> [TEXT PASSAGE]
Candy canes, mistletoe and snowmen: what’s not to love about December? And tomorrow is the first day of winter. I have decided that now is the time to start having fun. I was waiting until I got older, but I decided this week that I will start having fun now.

It all started with the Twelve Days of Christmas. Some good friends invited the kids and I along to deliver gifts to area residents, alone on the holidays. Somewhere between watching the kids sneak up to one door, all eight of them trying to be quiet, and driving off without them, I started laughing. Watching them chase the Suburban down the snowy road, slipping and sliding and tumbling into the open door, it was just too funny. Maybe it was the full moon. Maybe I’m just crazy, but the sight of those kids running in the snow, with Lexi losing her shoe halfway to the car, trying to avoid being caught by the elderly woman standing befuddled on her front porch, I couldn’t help but laugh. And this was no fake laugh, no weak chuckle, not a titter, but a full-on belly laugh that had me red-faced and coughing.

I decided right then that I need to start having more fun. And then I decided to take piano lessons. I’ve always wanted to. So when we got home, I dragged out the piano books, dusted off the keys and began tickling the ivories. It was delightful. I didn’t mind the fact that I had to step over a zombie army of Lego’s to get to the keyboard. Nor did I mind the spaniel howling his protest. I was having more fun than I have had in a while.

The next day, I remembered that I want to be an artist. So I searched high and low for my tubes of watercolor paints and paint brushes, found an empty art book and started painting. I’m certainly no Gisele Robinson, but after watching a few videos on You Tube, I was splashing water and paint around the page. It was fulfilling and fun. The kids chided me for getting paint on the table, but watercolors clean pretty easily. Again, I was having more fun, and I’m glad I decided not to wait until I get old.

I have been putting off a lot of things, waiting for just the right time. Well, now is the right time. It’s time for me to sing. It’s time to finish my next book. It’s time to go sledding on the buffalo hill. It is not, however, time to ice skate. I’m not completely crazy. It is time to get some stamps in my new passport.

Records in a dataset
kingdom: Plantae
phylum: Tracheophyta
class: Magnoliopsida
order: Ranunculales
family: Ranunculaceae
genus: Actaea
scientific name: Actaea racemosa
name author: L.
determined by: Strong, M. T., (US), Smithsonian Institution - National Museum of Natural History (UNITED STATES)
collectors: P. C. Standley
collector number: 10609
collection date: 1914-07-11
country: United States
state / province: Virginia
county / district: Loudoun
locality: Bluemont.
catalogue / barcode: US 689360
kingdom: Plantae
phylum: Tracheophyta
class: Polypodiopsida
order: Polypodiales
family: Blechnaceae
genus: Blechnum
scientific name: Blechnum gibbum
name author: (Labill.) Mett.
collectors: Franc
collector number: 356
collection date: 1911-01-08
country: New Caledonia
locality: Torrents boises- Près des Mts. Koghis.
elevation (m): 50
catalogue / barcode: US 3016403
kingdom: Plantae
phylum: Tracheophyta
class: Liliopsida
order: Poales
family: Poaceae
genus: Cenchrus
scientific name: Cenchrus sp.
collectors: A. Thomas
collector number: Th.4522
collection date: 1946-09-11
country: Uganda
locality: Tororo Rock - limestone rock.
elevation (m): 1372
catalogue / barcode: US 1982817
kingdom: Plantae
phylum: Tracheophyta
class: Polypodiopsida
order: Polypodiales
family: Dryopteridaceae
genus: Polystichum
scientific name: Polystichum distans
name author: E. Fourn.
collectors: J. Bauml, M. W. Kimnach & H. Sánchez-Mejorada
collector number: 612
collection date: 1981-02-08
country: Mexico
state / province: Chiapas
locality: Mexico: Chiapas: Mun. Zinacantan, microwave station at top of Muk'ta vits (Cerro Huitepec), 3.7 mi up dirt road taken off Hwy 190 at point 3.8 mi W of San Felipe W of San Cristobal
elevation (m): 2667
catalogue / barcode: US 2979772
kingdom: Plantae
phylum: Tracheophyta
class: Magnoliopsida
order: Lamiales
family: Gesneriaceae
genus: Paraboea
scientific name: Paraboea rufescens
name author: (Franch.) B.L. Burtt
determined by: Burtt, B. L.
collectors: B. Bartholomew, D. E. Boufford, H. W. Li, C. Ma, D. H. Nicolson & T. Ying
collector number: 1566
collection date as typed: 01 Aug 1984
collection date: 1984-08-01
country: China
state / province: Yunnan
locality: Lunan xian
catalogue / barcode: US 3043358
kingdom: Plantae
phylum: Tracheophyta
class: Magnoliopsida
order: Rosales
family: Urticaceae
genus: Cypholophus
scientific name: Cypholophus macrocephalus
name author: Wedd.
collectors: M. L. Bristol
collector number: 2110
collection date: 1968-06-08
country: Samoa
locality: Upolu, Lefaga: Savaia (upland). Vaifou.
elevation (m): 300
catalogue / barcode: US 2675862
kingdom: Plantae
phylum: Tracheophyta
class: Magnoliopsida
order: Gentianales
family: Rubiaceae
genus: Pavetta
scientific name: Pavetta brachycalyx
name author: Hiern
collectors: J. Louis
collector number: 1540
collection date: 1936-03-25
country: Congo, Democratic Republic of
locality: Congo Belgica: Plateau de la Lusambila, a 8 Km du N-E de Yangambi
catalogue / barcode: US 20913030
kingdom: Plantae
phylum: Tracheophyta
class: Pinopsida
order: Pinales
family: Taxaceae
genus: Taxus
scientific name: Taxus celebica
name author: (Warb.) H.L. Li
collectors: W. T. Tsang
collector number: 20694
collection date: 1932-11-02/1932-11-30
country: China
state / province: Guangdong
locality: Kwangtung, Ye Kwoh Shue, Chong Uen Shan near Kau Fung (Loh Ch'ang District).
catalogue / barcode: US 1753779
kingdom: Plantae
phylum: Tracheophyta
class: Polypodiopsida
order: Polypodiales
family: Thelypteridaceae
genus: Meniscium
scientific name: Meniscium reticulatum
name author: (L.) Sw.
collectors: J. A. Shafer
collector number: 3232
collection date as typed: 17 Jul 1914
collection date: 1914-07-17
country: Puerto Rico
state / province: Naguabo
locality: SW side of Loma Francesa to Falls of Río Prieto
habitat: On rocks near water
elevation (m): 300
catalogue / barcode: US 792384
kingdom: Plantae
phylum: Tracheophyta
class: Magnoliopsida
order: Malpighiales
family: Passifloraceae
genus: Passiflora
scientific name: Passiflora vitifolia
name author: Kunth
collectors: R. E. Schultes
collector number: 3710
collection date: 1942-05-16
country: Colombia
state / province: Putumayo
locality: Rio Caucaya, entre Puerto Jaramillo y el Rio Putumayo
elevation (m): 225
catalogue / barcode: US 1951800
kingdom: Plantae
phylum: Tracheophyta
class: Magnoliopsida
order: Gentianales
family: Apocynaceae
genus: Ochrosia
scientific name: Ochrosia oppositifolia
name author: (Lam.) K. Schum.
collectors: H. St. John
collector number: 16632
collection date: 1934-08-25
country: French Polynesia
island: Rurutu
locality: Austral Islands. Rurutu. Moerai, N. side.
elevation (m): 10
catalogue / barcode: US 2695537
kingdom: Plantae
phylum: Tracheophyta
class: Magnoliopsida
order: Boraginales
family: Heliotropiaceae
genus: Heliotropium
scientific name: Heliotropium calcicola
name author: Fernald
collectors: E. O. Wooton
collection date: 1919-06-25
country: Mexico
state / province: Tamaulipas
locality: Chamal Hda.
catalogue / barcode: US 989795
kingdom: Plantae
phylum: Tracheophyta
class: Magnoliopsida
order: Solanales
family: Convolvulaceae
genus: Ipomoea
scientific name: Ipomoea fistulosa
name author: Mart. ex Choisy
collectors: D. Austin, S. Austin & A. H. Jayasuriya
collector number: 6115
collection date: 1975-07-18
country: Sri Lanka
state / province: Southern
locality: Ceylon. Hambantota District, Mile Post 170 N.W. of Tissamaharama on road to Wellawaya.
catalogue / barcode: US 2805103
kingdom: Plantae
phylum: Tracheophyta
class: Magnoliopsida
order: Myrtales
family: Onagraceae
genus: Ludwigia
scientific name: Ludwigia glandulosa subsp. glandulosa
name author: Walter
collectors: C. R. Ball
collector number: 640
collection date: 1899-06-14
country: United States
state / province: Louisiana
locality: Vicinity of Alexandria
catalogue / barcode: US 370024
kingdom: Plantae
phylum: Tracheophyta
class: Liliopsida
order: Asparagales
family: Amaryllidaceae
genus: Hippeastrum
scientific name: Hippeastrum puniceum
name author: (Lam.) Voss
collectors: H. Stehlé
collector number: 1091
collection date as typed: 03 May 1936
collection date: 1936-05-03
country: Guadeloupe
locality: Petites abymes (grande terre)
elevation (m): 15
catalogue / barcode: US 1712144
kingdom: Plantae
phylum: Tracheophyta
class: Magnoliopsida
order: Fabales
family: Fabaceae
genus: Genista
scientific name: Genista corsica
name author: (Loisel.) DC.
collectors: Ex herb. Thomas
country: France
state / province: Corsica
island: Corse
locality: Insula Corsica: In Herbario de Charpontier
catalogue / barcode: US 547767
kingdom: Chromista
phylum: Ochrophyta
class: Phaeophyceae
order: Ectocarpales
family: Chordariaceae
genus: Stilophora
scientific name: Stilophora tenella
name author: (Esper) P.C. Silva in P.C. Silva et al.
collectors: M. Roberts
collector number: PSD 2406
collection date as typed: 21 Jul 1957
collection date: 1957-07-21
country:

> [EXERCISE AIM] Please copy out the text about starting to have fun in December, word for word and in full.

> [RESULT]
Candy canes, mistletoe and snowmen: what’s not to love about December? And tomorrow is the first day of winter. I have decided that now is the time to start having fun. I was waiting until I got older, but I decided this week that I will start having fun now.

It all started with the Twelve Days of Christmas. Some good friends invited the kids and I along to deliver gifts to area residents, alone on the holidays. Somewhere between watching the kids sneak up to one door, all eight of them trying to be quiet, and driving off without them, I started laughing. Watching them chase the Suburban down the snowy road, slipping and sliding and tumbling into the open door, it was just too funny. Maybe it was the full moon. Maybe I’m just crazy, but the sight of those kids running in the snow, with Lexi losing her shoe halfway to the car, trying to avoid being caught by the elderly woman standing befuddled on her front porch, I couldn’t help but laugh. And this was no fake laugh, no weak chuckle, not a titter, but a full-on belly laugh that had me red-faced and coughing.

I decided right then that I need to start having more fun. And then I decided to take piano lessons. I’ve always wanted to. So when we got home, I dragged out the piano books, dusted off the keys and began tickling the ivories. It was delightful. I didn’t mind the fact that I had to step over a zombie army of Lego’s to get to the keyboard. Nor did I mind the spaniel howling his protest. I was having more fun than I have had in a while.

The next day, I remembered that I want to be an artist. So I searched high and low for my tubes of watercolor paints and paint brushes, found an empty art book and started painting. I’m certainly no Gisele Robinson, but after watching a few videos on You Tube, I was splashing water and paint around the page. It was fulfilling and fun. The kids chided me for getting paint on the table, but watercolors clean pretty easily. Again, I was having more fun, and I’m glad I decided not to wait until I get old.

I have been putting off a lot of things, waiting for just the right time. Well, now is the right time. It’s time for me to sing. It’s time to finish my next book. It’s time to go sledding on the buffalo hill. It is not, however, time to ice skate. I’m not completely crazy. It is time to get some stamps in my new passport.